→ Рабочее задание A
Выведите без изменений часть фрагмента о польских знакомствах автора: начните со слов «Из всех славянских» и остановитесь после слов «вроде коллективного адреса.».
→ Рабочее задание B
Какой театр, согласно фрагменту о польских знакомствах автора, поставил пьесу «Доктор Мошков» в польском переводе?

→ Предоставленный фрагмент
━━━━
Когда я задумал этюд о двух славянских романах — «Пан Тадеуш» и «Евгений Онегин» — я сделал из него публичную лекцию, которую и предложил Польскому благотворительному обществу. Она состоялась в зале при костеле Св. Екатерины и доставила мне много сочувственников в тогдашнем польском обществе и среди их учащейся молодежи.
Всякий, кто водился с поляками, знает, что они умеют помнить добро и благодарность — одно из их коренных свойств. Они мне это показали, как русскому писателю, в дни моей 40-й годовщины. Тогда в польском еженедельнике «Край» явилась самая лестная для меня характеристика как писателя и человека, которая начиналась таким, быть может, слишком лестным для меня определением: «Пан Петр Боборыкин, известный русский романист — один из самых выдающихся представителей наиблагороднейшего отдела русской интеллигенции» («Pan Pietr Boborykin znakomity…»).
Но еще гораздо раньше того (то есть в 1900 году) почему-то и в заграничной Польше уже знали, как я отношусь к польской нации. И когда я по дороге в Вену заехал вместе с драматургом Залесским в Краков на первое представление его комедии, то на другой же день в газете «Час» (обыкновенно враждебно настроенной к России) появилось известие о моем приезде, и я назван «известный друг польского народа».
Из всех славянских сцен только Краковский театр поставил мою пьесу «Доктор Мошков» в польском переводе, по инициативе режиссера, актера Семашко, с которым я познакомился еще в России.
И вот в «Отечественных записках», вскоре после моего возвращения в Петербург, появилась моя статья о варшавской драматической труппе — первая по времени появления, написанная русским в таком сочувственном тоне, да еще в большом и тогда самом распространенном журнале. В Варшаве в труппе театра «Разнообразие» статья эта приятно изумила всех. «Русский, и так пишет о нас!» Мне все это сообщил Н. В. Берг. Артисты обратились к нему с просьбой выразить мне их горячую благодарность. Они хотели даже прислать мне нечто вроде коллективного адреса.
━━━━
[Данные отслеживания пиксельных координат]
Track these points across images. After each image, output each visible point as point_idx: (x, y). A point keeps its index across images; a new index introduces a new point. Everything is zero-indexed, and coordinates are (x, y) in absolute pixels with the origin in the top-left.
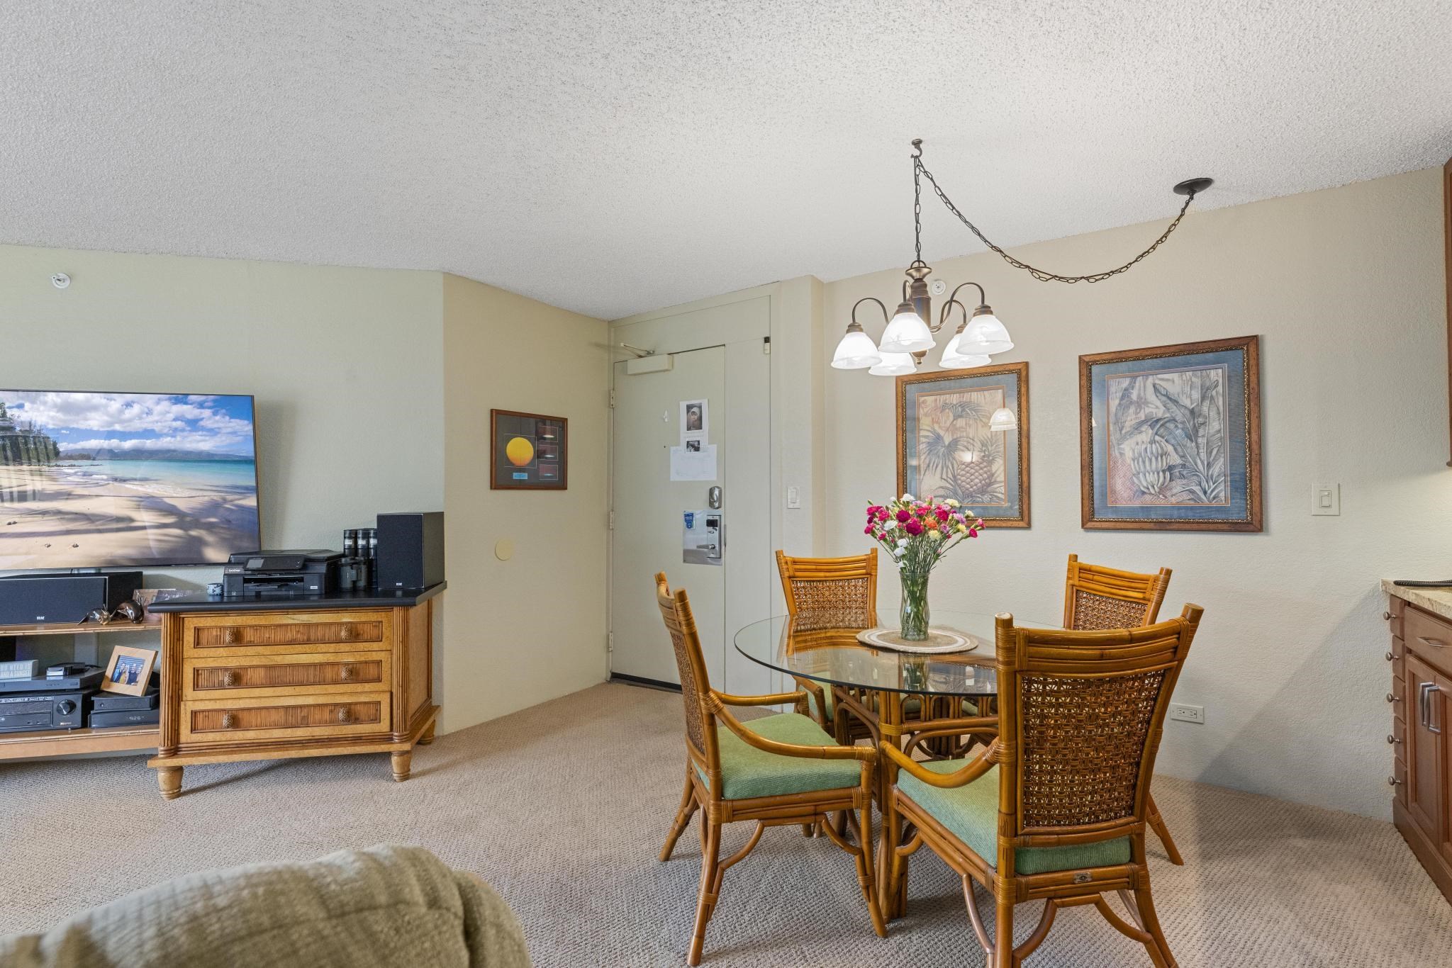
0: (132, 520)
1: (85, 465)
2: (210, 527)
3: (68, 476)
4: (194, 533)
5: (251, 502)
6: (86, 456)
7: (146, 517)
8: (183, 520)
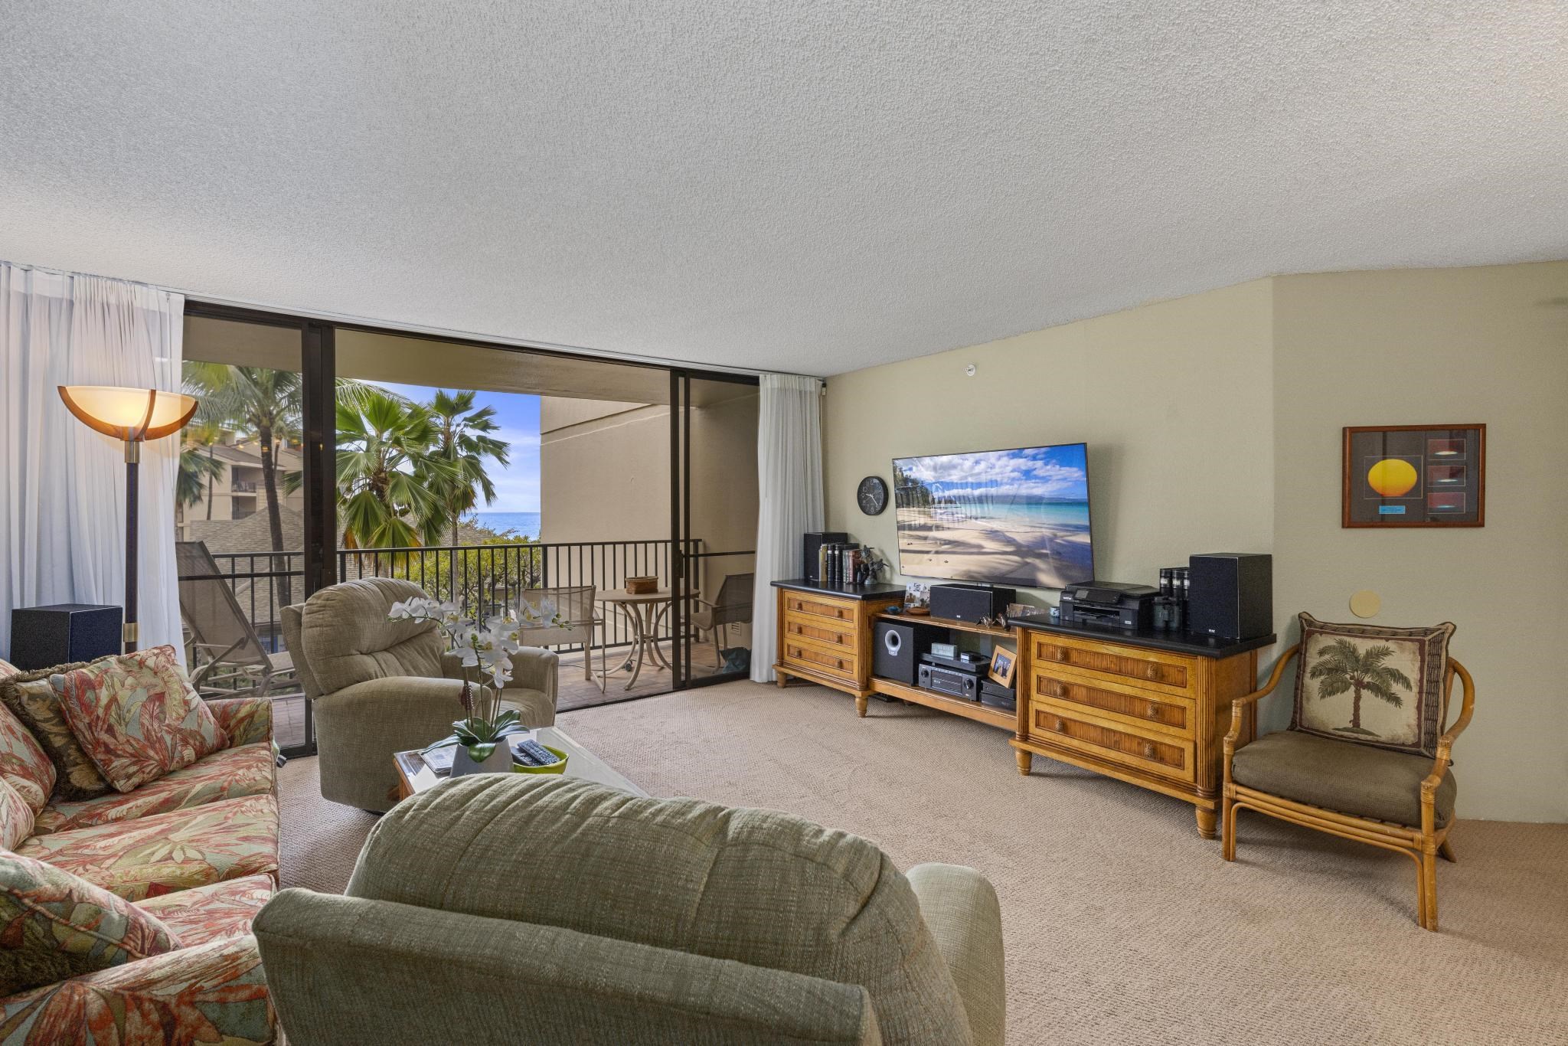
0: (980, 547)
1: (951, 508)
2: (1040, 556)
3: (939, 515)
4: (1029, 560)
5: (1084, 539)
6: (949, 501)
7: (990, 545)
8: (1021, 550)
━━━━
→ Письменный ответ A
Из всех славянских сцен только Краковский театр поставил мою пьесу «Доктор Мошков» в польском переводе, по инициативе режиссера, актера Семашко, с которым я познакомился еще в России.
И вот в «Отечественных записках», вскоре после моего возвращения в Петербург, появилась моя статья о варшавской драматической труппе — первая по времени появления, написанная русским в таком сочувственном тоне, да еще в большом и тогда самом распространенном журнале. В Варшаве в труппе театра «Разнообразие» статья эта приятно изумила всех. «Русский, и так пишет о нас!» Мне все это сообщил Н. В. Берг. Артисты обратились к нему с просьбой выразить мне их горячую благодарность. Они хотели даже прислать мне нечто вроде коллективного адреса.

→ Письменный ответ B
Краковский театр.